Activity list:
a. In the review excerpt on Chinese border writings, which two enemies worried the Northern Song government?
b. Extend the review of Chinese border writings, picking up right after its final sentence.

Top of Source extract

Chapter 5 examines several works that discuss borders between Chinese and non-Chinese areas. The two earliest texts from the Tang both highlight the stark contrast between Chinese and non-Chinese territories and the desirability of distance and isolation between the two. By the Northern Song period, with the government's grave concerns of powerful enemies to the north (Khitan Liao) and northwest (Tangut Xi Xia), court-compiled works emphasized the need for detailed planning and knowledge about defenses in administrative jurisdictions on the border. By the thirteenth century, there were private writings, commercially published, that paid great attention to chorographic details and the necessity of effective walled fortifications along this Southern Song–Jin border. As De Weerdt states, these are meant not as an exhaustive survey of the changing views of the “periphery” but as illustrations of the growing complexity in how the literati viewed the borders.

This is true, but it would be interesting to know more about the literati's specific responses to the Southern Song works. Furthermore, the author could point out the obvious: that after 1127, the military works were talking about the shifting border between Southern Song and Jin territories, especially in the Huai River area, in the heart of traditional Chinese territory, rather than in the more distant north. De Weerdt does allude to this challenge to dynastic legitimacy at the end of the chapter, but it seems like a very important point that needs more discussion. Another point worth developing is that the details discussed in Hua Yue's work on military geography defense and on (re)gaining territorial control may have been useful to local leaders in keeping order against bandits and other armed insurgents within Southern Song territory, part of the localist trend we see in that period.

Bottom of Source extract
Top of Dataset records

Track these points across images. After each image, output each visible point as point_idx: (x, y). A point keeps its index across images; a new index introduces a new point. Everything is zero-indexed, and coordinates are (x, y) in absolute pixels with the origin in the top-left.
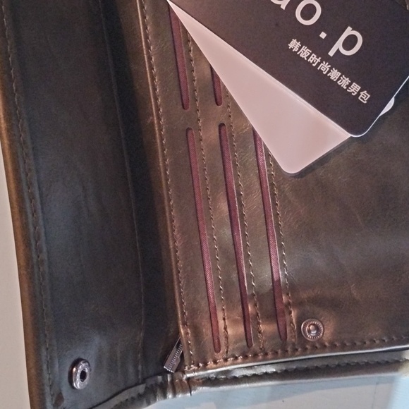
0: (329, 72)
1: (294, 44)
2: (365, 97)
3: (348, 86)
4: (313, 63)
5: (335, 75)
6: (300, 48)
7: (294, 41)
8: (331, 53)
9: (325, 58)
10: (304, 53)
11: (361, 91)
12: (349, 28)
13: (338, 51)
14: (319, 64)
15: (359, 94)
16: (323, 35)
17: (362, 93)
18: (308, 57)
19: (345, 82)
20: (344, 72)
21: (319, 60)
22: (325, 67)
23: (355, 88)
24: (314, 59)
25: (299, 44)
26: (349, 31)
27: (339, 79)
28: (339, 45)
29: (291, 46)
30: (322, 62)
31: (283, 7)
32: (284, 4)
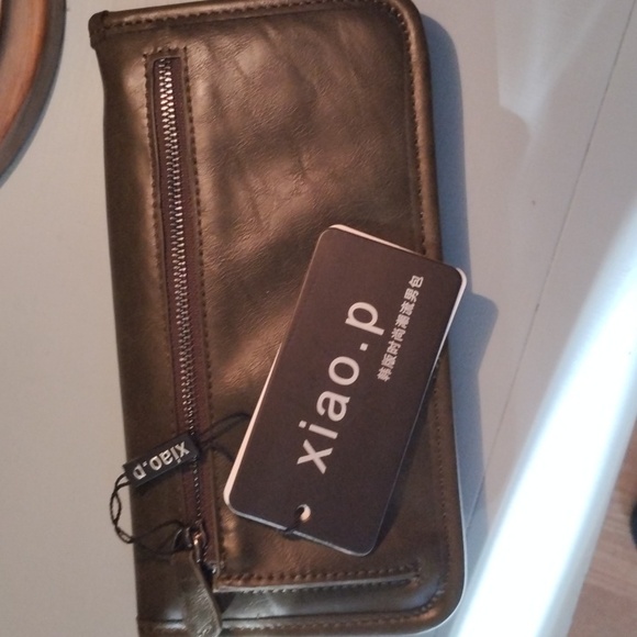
0: (400, 327)
1: (384, 375)
2: (416, 281)
3: (410, 302)
4: (397, 348)
5: (402, 321)
6: (386, 367)
7: (380, 376)
8: (380, 332)
9: (388, 336)
10: (389, 360)
11: (411, 287)
12: (347, 321)
13: (376, 325)
14: (396, 342)
15: (415, 288)
16: (364, 347)
17: (413, 285)
18: (393, 356)
19: (407, 308)
20: (396, 312)
21: (392, 343)
22: (398, 334)
23: (410, 294)
24: (393, 348)
25: (382, 370)
26: (351, 321)
27: (406, 315)
28: (369, 327)
29: (386, 378)
30: (393, 339)
31: (347, 400)
32: (344, 400)
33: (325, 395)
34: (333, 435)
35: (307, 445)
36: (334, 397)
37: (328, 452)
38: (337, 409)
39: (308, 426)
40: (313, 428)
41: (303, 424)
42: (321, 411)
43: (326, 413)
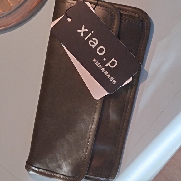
0: (104, 72)
1: (95, 60)
2: (114, 82)
3: (110, 77)
4: (100, 68)
5: (106, 73)
6: (96, 62)
7: (95, 59)
8: (106, 66)
9: (104, 67)
10: (98, 64)
11: (113, 80)
12: (114, 59)
14: (102, 68)
15: (113, 81)
16: (105, 59)
17: (114, 81)
18: (98, 66)
19: (109, 76)
20: (109, 73)
21: (102, 67)
22: (103, 70)
23: (112, 79)
24: (100, 66)
25: (96, 60)
26: (113, 60)
27: (107, 75)
28: (109, 64)
29: (93, 61)
30: (103, 68)
31: (93, 47)
32: (93, 46)
33: (97, 42)
34: (86, 39)
35: (87, 30)
36: (96, 44)
37: (82, 35)
38: (92, 43)
39: (92, 33)
40: (90, 34)
41: (93, 32)
42: (94, 39)
43: (92, 40)
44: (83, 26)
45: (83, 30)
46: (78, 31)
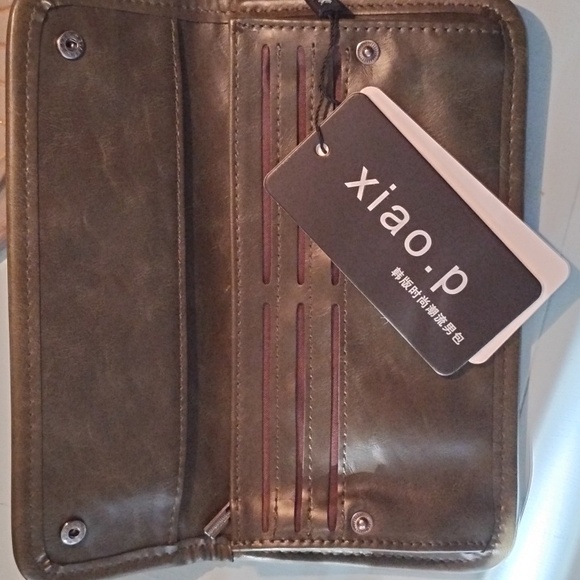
0: (427, 307)
1: (397, 273)
2: (458, 338)
3: (445, 324)
4: (413, 295)
5: (433, 311)
6: (402, 278)
7: (398, 269)
8: (433, 289)
9: (427, 293)
10: (406, 283)
11: (456, 331)
12: (456, 267)
13: (441, 287)
14: (419, 297)
15: (453, 334)
16: (428, 269)
17: (456, 334)
18: (409, 288)
19: (441, 320)
20: (442, 310)
21: (419, 293)
22: (424, 301)
23: (451, 328)
24: (415, 291)
25: (402, 273)
26: (455, 270)
27: (436, 316)
28: (442, 282)
29: (394, 273)
30: (422, 295)
31: (393, 233)
32: (394, 231)
33: (407, 217)
34: (371, 208)
35: (375, 182)
36: (402, 223)
37: (360, 196)
38: (390, 221)
39: (389, 190)
40: (386, 194)
41: (393, 187)
42: (395, 208)
43: (392, 212)
44: (365, 171)
45: (363, 182)
46: (349, 185)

Bottom of Dataset records

Replies:
a. The Khitan Liao to the north and the Tangut Xi Xia to the northwest.

b.
In Chapters 6 and 7, we come to notebooks (biji 筆記, and related terms like suibi 隨筆, bilu 筆錄, and bitan 筆談), a genre of writing produced not by the state, but by literati authors writing privately. Notebooks originated far earlier than the Song, but the number of such works greatly proliferated, and depending on the somewhat problematic definition of what constituted a notebook, the number of notebooks in the Song range from about 100 to over 700. Moreover, as time went on, increasing numbers of authors came from either the lower levels of officialdom or the educated elite who were non-officeholders and were based in the provinces rather than the capital. For these individuals, more than for more politically or culturally prominent members of the elite, notebooks proved to be even more important means of developing and continuing their communication networks throughout the country.

Thus the value of notebooks, for their authors, for contemporary readers, and for later audiences, was multifaceted. They record not only information from official sources that may not have survived, but also conversations and correspondence between the authors and associates, or such communication known to the authors. Thus the rich and complex communication networks among the Song literati are revealed through an examination of the notebooks. Chapter 6 surveys the production of notebooks and how they developed into a recognizable genre, and also how these works were published. Not all notebooks ended up in print, but that those that did came not only from commercial publishers but also from local government offices. It is interesting that while sensitive materials like political commentary by identifiable living speakers might have begun as manuscript in limited circulation, they were retained after appearing in print. Thus, as De Weerdt points out, print was used to circulate materials beyond the initial small group of close associates of the author. Indeed, in presenting a manuscript to a reader, the author was tacitly inviting the former to make copies and further disseminate the text.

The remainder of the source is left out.